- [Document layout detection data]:
==*==

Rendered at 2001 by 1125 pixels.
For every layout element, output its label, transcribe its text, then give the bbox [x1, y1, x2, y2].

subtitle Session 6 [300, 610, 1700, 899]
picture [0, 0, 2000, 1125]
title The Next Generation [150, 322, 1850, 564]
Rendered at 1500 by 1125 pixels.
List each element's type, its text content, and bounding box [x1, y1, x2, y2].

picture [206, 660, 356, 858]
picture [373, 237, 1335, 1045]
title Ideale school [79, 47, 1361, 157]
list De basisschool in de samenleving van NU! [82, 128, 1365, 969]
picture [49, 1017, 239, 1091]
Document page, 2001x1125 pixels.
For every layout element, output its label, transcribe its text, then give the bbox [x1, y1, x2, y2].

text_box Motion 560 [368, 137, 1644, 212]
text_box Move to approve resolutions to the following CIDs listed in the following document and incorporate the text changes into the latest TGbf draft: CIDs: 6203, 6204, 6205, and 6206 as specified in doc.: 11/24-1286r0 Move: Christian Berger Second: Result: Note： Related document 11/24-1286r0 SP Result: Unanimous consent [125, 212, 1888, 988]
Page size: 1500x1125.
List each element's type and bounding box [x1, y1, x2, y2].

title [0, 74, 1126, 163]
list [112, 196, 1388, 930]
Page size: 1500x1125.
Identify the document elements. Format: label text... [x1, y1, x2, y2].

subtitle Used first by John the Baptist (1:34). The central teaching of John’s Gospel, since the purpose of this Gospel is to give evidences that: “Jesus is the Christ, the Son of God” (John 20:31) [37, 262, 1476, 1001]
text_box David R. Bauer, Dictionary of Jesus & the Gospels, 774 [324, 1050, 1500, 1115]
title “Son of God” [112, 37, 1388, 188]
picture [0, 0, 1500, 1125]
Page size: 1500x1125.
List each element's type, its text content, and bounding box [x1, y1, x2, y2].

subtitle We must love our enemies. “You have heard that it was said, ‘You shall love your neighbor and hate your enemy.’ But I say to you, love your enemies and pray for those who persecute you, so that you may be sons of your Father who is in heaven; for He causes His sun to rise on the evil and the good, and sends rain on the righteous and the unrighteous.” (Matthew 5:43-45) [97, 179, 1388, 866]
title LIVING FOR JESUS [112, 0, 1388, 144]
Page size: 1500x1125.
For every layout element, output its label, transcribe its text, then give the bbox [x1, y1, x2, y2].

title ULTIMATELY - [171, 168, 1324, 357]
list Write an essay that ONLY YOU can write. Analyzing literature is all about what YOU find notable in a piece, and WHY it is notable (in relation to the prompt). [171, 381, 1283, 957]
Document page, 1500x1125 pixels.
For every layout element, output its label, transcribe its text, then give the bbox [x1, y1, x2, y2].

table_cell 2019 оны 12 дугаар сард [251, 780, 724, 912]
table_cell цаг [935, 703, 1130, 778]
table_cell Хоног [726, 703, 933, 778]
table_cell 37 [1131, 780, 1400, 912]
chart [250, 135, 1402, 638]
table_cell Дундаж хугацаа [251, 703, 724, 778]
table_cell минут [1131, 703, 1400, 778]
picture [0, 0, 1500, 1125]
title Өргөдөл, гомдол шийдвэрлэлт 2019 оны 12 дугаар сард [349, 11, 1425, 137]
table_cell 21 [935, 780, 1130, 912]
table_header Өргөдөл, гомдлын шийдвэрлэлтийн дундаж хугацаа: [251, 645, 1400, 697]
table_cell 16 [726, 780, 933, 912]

==*==

What is needed is an exact restatement of every record above.

Rendered at 2001 by 1125 pixels.
For every layout element, output its label, transcribe its text, then give the bbox [x1, y1, x2, y2].

subtitle Session 6 [300, 610, 1700, 899]
picture [0, 0, 2000, 1125]
title The Next Generation [150, 322, 1850, 564]
Rendered at 1500 by 1125 pixels.
List each element's type, its text content, and bounding box [x1, y1, x2, y2].

picture [206, 660, 356, 858]
picture [373, 237, 1335, 1045]
title Ideale school [79, 47, 1361, 157]
list De basisschool in de samenleving van NU! [82, 128, 1365, 969]
picture [49, 1017, 239, 1091]
Document page, 2001x1125 pixels.
For every layout element, output its label, transcribe its text, then give the bbox [x1, y1, x2, y2].

text_box Motion 560 [368, 137, 1644, 212]
text_box Move to approve resolutions to the following CIDs listed in the following document and incorporate the text changes into the latest TGbf draft: CIDs: 6203, 6204, 6205, and 6206 as specified in doc.: 11/24-1286r0 Move: Christian Berger Second: Result: Note： Related document 11/24-1286r0 SP Result: Unanimous consent [125, 212, 1888, 988]
Page size: 1500x1125.
List each element's type and bounding box [x1, y1, x2, y2].

title [0, 74, 1126, 163]
list [112, 196, 1388, 930]
Page size: 1500x1125.
Identify the document elements. Format: label text... [x1, y1, x2, y2].

subtitle Used first by John the Baptist (1:34). The central teaching of John’s Gospel, since the purpose of this Gospel is to give evidences that: “Jesus is the Christ, the Son of God” (John 20:31) [37, 262, 1476, 1001]
text_box David R. Bauer, Dictionary of Jesus & the Gospels, 774 [324, 1050, 1500, 1115]
title “Son of God” [112, 37, 1388, 188]
picture [0, 0, 1500, 1125]
Page size: 1500x1125.
List each element's type, its text content, and bounding box [x1, y1, x2, y2].

subtitle We must love our enemies. “You have heard that it was said, ‘You shall love your neighbor and hate your enemy.’ But I say to you, love your enemies and pray for those who persecute you, so that you may be sons of your Father who is in heaven; for He causes His sun to rise on the evil and the good, and sends rain on the righteous and the unrighteous.” (Matthew 5:43-45) [97, 179, 1388, 866]
title LIVING FOR JESUS [112, 0, 1388, 144]
Page size: 1500x1125.
For every layout element, output its label, transcribe its text, then give the bbox [x1, y1, x2, y2].

title ULTIMATELY - [171, 168, 1324, 357]
list Write an essay that ONLY YOU can write. Analyzing literature is all about what YOU find notable in a piece, and WHY it is notable (in relation to the prompt). [171, 381, 1283, 957]
Document page, 1500x1125 pixels.
For every layout element, output its label, transcribe its text, then give the bbox [x1, y1, x2, y2].

table_cell 2019 оны 12 дугаар сард [251, 780, 724, 912]
table_cell цаг [935, 703, 1130, 778]
table_cell Хоног [726, 703, 933, 778]
table_cell 37 [1131, 780, 1400, 912]
chart [250, 135, 1402, 638]
table_cell Дундаж хугацаа [251, 703, 724, 778]
table_cell минут [1131, 703, 1400, 778]
picture [0, 0, 1500, 1125]
title Өргөдөл, гомдол шийдвэрлэлт 2019 оны 12 дугаар сард [349, 11, 1425, 137]
table_cell 21 [935, 780, 1130, 912]
table_header Өргөдөл, гомдлын шийдвэрлэлтийн дундаж хугацаа: [251, 645, 1400, 697]
table_cell 16 [726, 780, 933, 912]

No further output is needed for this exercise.